Format every line of the material below as a numbered list, omitting any blank lines.

Extracted data entries
___
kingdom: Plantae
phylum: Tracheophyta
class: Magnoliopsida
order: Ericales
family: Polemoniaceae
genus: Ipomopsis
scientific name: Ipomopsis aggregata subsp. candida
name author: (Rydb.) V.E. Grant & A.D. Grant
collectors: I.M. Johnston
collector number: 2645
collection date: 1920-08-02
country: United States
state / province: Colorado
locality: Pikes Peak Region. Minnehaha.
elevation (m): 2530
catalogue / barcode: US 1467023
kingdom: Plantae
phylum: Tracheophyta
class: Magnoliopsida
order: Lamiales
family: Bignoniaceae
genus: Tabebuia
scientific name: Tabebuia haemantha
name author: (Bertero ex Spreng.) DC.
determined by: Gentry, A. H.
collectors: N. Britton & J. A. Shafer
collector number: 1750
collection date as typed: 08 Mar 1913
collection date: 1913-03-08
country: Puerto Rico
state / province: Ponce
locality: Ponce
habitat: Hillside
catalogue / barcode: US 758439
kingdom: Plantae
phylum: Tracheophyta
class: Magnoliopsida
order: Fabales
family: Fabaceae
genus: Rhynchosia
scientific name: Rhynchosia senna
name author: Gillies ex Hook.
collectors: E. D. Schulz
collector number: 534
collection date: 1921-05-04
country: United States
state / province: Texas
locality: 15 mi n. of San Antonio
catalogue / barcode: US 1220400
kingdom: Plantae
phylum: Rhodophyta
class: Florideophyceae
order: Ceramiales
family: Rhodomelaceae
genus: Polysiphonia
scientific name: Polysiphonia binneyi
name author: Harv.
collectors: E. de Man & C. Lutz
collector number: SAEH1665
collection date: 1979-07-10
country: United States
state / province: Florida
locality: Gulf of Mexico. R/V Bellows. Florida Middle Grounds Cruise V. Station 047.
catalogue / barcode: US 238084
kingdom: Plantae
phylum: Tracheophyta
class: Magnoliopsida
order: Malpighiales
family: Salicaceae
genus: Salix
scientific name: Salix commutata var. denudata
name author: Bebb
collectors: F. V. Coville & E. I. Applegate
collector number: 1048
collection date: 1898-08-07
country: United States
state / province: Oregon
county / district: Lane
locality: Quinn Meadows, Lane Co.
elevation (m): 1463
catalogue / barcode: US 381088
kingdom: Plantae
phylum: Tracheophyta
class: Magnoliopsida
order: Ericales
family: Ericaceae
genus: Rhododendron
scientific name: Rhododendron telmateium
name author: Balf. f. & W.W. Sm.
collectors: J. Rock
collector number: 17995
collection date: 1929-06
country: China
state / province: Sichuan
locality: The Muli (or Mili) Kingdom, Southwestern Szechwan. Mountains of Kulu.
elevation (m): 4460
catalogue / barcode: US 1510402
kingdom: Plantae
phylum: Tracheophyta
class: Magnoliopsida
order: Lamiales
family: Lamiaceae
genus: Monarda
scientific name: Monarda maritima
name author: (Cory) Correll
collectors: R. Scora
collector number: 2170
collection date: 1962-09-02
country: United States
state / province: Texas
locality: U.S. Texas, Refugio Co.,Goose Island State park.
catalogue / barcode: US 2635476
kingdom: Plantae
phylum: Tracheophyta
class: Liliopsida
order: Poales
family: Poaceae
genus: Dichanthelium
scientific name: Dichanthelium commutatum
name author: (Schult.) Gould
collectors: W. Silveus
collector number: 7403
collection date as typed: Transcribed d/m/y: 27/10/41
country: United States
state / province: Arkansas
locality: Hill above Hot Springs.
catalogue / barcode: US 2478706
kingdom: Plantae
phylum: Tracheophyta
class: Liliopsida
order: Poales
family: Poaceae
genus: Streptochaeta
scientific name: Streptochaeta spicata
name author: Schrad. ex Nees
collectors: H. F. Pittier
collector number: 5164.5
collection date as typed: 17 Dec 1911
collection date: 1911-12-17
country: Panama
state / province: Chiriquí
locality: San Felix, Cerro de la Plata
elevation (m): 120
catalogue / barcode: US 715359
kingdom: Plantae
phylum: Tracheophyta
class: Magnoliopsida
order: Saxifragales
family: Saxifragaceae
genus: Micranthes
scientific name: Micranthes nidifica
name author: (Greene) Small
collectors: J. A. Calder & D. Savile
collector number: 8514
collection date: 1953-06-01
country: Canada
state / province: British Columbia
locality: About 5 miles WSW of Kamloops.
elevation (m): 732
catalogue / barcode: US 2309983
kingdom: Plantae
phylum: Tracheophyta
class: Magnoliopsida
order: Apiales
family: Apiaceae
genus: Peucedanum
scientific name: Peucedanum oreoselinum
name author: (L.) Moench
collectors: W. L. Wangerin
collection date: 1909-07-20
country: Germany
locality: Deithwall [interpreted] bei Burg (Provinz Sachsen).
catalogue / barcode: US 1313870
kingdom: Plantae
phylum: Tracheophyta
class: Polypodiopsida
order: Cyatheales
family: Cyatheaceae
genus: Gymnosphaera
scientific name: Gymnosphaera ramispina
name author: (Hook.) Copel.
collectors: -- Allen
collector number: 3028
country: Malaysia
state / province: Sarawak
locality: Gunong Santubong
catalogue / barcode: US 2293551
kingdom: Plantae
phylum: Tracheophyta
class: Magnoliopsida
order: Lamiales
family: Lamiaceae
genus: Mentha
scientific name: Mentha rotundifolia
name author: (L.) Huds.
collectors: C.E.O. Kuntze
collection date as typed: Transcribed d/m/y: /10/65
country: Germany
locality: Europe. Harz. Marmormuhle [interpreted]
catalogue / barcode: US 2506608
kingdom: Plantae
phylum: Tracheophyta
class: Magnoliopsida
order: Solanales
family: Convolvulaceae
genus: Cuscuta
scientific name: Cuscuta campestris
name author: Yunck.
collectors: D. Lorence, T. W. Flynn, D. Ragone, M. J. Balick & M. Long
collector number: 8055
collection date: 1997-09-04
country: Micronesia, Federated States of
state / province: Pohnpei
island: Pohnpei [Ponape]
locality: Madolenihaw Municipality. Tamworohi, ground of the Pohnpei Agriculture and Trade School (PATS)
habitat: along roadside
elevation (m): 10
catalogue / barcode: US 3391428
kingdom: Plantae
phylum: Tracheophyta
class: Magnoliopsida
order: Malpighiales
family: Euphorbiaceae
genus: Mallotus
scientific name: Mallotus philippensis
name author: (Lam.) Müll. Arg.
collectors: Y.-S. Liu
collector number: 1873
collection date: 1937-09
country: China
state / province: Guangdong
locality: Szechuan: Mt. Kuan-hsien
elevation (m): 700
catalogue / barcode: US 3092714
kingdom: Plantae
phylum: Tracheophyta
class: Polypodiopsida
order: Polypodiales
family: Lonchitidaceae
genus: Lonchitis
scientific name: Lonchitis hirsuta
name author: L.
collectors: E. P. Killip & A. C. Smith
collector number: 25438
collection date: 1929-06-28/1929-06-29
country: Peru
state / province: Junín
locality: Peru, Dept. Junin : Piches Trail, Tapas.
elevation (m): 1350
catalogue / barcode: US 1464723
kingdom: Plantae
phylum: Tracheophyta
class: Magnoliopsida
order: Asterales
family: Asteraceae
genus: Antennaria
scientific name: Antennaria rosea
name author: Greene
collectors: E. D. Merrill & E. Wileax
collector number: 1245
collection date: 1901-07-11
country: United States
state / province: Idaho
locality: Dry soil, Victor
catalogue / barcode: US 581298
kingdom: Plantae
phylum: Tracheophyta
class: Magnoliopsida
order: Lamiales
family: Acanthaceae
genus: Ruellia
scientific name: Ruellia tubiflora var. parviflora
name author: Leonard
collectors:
___
§ **Response**:
1. kingdom: Plantae
2. phylum: Tracheophyta
3. class: Magnoliopsida
4. order: Ericales
5. family: Polemoniaceae
6. genus: Ipomopsis
7. scientific name: Ipomopsis aggregata subsp. candida
8. name author: (Rydb.) V.E. Grant & A.D. Grant
9. collectors: I.M. Johnston
10. collector number: 2645
11. collection date: 1920-08-02
12. country: United States
13. state / province: Colorado
14. locality: Pikes Peak Region. Minnehaha.
15. elevation (m): 2530
16. catalogue / barcode: US 1467023
17. kingdom: Plantae
18. phylum: Tracheophyta
19. class: Magnoliopsida
20. order: Lamiales
21. family: Bignoniaceae
22. genus: Tabebuia
23. scientific name: Tabebuia haemantha
24. name author: (Bertero ex Spreng.) DC.
25. determined by: Gentry, A. H.
26. collectors: N. Britton & J. A. Shafer
27. collector number: 1750
28. collection date as typed: 08 Mar 1913
29. collection date: 1913-03-08
30. country: Puerto Rico
31. state / province: Ponce
32. locality: Ponce
33. habitat: Hillside
34. catalogue / barcode: US 758439
35. kingdom: Plantae
36. phylum: Tracheophyta
37. class: Magnoliopsida
38. order: Fabales
39. family: Fabaceae
40. genus: Rhynchosia
41. scientific name: Rhynchosia senna
42. name author: Gillies ex Hook.
43. collectors: E. D. Schulz
44. collector number: 534
45. collection date: 1921-05-04
46. country: United States
47. state / province: Texas
48. locality: 15 mi n. of San Antonio
49. catalogue / barcode: US 1220400
50. kingdom: Plantae
51. phylum: Rhodophyta
52. class: Florideophyceae
53. order: Ceramiales
54. family: Rhodomelaceae
55. genus: Polysiphonia
56. scientific name: Polysiphonia binneyi
57. name author: Harv.
58. collectors: E. de Man & C. Lutz
59. collector number: SAEH1665
60. collection date: 1979-07-10
61. country: United States
62. state / province: Florida
63. locality: Gulf of Mexico. R/V Bellows. Florida Middle Grounds Cruise V. Station 047.
64. catalogue / barcode: US 238084
65. kingdom: Plantae
66. phylum: Tracheophyta
67. class: Magnoliopsida
68. order: Malpighiales
69. family: Salicaceae
70. genus: Salix
71. scientific name: Salix commutata var. denudata
72. name author: Bebb
73. collectors: F. V. Coville & E. I. Applegate
74. collector number: 1048
75. collection date: 1898-08-07
76. country: United States
77. state / province: Oregon
78. county / district: Lane
79. locality: Quinn Meadows, Lane Co.
80. elevation (m): 1463
81. catalogue / barcode: US 381088
82. kingdom: Plantae
83. phylum: Tracheophyta
84. class: Magnoliopsida
85. order: Ericales
86. family: Ericaceae
87. genus: Rhododendron
88. scientific name: Rhododendron telmateium
89. name author: Balf. f. & W.W. Sm.
90. collectors: J. Rock
91. collector number: 17995
92. collection date: 1929-06
93. country: China
94. state / province: Sichuan
95. locality: The Muli (or Mili) Kingdom, Southwestern Szechwan. Mountains of Kulu.
96. elevation (m): 4460
97. catalogue / barcode: US 1510402
98. kingdom: Plantae
99. phylum: Tracheophyta
100. class: Magnoliopsida
101. order: Lamiales
102. family: Lamiaceae
103. genus: Monarda
104. scientific name: Monarda maritima
105. name author: (Cory) Correll
106. collectors: R. Scora
107. collector number: 2170
108. collection date: 1962-09-02
109. country: United States
110. state / province: Texas
111. locality: U.S. Texas, Refugio Co.,Goose Island State park.
112. catalogue / barcode: US 2635476
113. kingdom: Plantae
114. phylum: Tracheophyta
115. class: Liliopsida
116. order: Poales
117. family: Poaceae
118. genus: Dichanthelium
119. scientific name: Dichanthelium commutatum
120. name author: (Schult.) Gould
121. collectors: W. Silveus
122. collector number: 7403
123. collection date as typed: Transcribed d/m/y: 27/10/41
124. country: United States
125. state / province: Arkansas
126. locality: Hill above Hot Springs.
127. catalogue / barcode: US 2478706
128. kingdom: Plantae
129. phylum: Tracheophyta
130. class: Liliopsida
131. order: Poales
132. family: Poaceae
133. genus: Streptochaeta
134. scientific name: Streptochaeta spicata
135. name author: Schrad. ex Nees
136. collectors: H. F. Pittier
137. collector number: 5164.5
138. collection date as typed: 17 Dec 1911
139. collection date: 1911-12-17
140. country: Panama
141. state / province: Chiriquí
142. locality: San Felix, Cerro de la Plata
143. elevation (m): 120
144. catalogue / barcode: US 715359
145. kingdom: Plantae
146. phylum: Tracheophyta
147. class: Magnoliopsida
148. order: Saxifragales
149. family: Saxifragaceae
150. genus: Micranthes
151. scientific name: Micranthes nidifica
152. name author: (Greene) Small
153. collectors: J. A. Calder & D. Savile
154. collector number: 8514
155. collection date: 1953-06-01
156. country: Canada
157. state / province: British Columbia
158. locality: About 5 miles WSW of Kamloops.
159. elevation (m): 732
160. catalogue / barcode: US 2309983
161. kingdom: Plantae
162. phylum: Tracheophyta
163. class: Magnoliopsida
164. order: Apiales
165. family: Apiaceae
166. genus: Peucedanum
167. scientific name: Peucedanum oreoselinum
168. name author: (L.) Moench
169. collectors: W. L. Wangerin
170. collection date: 1909-07-20
171. country: Germany
172. locality: Deithwall [interpreted] bei Burg (Provinz Sachsen).
173. catalogue / barcode: US 1313870
174. kingdom: Plantae
175. phylum: Tracheophyta
176. class: Polypodiopsida
177. order: Cyatheales
178. family: Cyatheaceae
179. genus: Gymnosphaera
180. scientific name: Gymnosphaera ramispina
181. name author: (Hook.) Copel.
182. collectors: -- Allen
183. collector number: 3028
184. country: Malaysia
185. state / province: Sarawak
186. locality: Gunong Santubong
187. catalogue / barcode: US 2293551
188. kingdom: Plantae
189. phylum: Tracheophyta
190. class: Magnoliopsida
191. order: Lamiales
192. family: Lamiaceae
193. genus: Mentha
194. scientific name: Mentha rotundifolia
195. name author: (L.) Huds.
196. collectors: C.E.O. Kuntze
197. collection date as typed: Transcribed d/m/y: /10/65
198. country: Germany
199. locality: Europe. Harz. Marmormuhle [interpreted]
200. catalogue / barcode: US 2506608
201. kingdom: Plantae
202. phylum: Tracheophyta
203. class: Magnoliopsida
204. order: Solanales
205. family: Convolvulaceae
206. genus: Cuscuta
207. scientific name: Cuscuta campestris
208. name author: Yunck.
209. collectors: D. Lorence, T. W. Flynn, D. Ragone, M. J. Balick & M. Long
210. collector number: 8055
211. collection date: 1997-09-04
212. country: Micronesia, Federated States of
213. state / province: Pohnpei
214. island: Pohnpei [Ponape]
215. locality: Madolenihaw Municipality. Tamworohi, ground of the Pohnpei Agriculture and Trade School (PATS)
216. habitat: along roadside
217. elevation (m): 10
218. catalogue / barcode: US 3391428
219. kingdom: Plantae
220. phylum: Tracheophyta
221. class: Magnoliopsida
222. order: Malpighiales
223. family: Euphorbiaceae
224. genus: Mallotus
225. scientific name: Mallotus philippensis
226. name author: (Lam.) Müll. Arg.
227. collectors: Y.-S. Liu
228. collector number: 1873
229. collection date: 1937-09
230. country: China
231. state / province: Guangdong
232. locality: Szechuan: Mt. Kuan-hsien
233. elevation (m): 700
234. catalogue / barcode: US 3092714
235. kingdom: Plantae
236. phylum: Tracheophyta
237. class: Polypodiopsida
238. order: Polypodiales
239. family: Lonchitidaceae
240. genus: Lonchitis
241. scientific name: Lonchitis hirsuta
242. name author: L.
243. collectors: E. P. Killip & A. C. Smith
244. collector number: 25438
245. collection date: 1929-06-28/1929-06-29
246. country: Peru
247. state / province: Junín
248. locality: Peru, Dept. Junin : Piches Trail, Tapas.
249. elevation (m): 1350
250. catalogue / barcode: US 1464723
251. kingdom: Plantae
252. phylum: Tracheophyta
253. class: Magnoliopsida
254. order: Asterales
255. family: Asteraceae
256. genus: Antennaria
257. scientific name: Antennaria rosea
258. name author: Greene
259. collectors: E. D. Merrill & E. Wileax
260. collector number: 1245
261. collection date: 1901-07-11
262. country: United States
263. state / province: Idaho
264. locality: Dry soil, Victor
265. catalogue / barcode: US 581298
266. kingdom: Plantae
267. phylum: Tracheophyta
268. class: Magnoliopsida
269. order: Lamiales
270. family: Acanthaceae
271. genus: Ruellia
272. scientific name: Ruellia tubiflora var. parviflora
273. name author: Leonard
274. collectors:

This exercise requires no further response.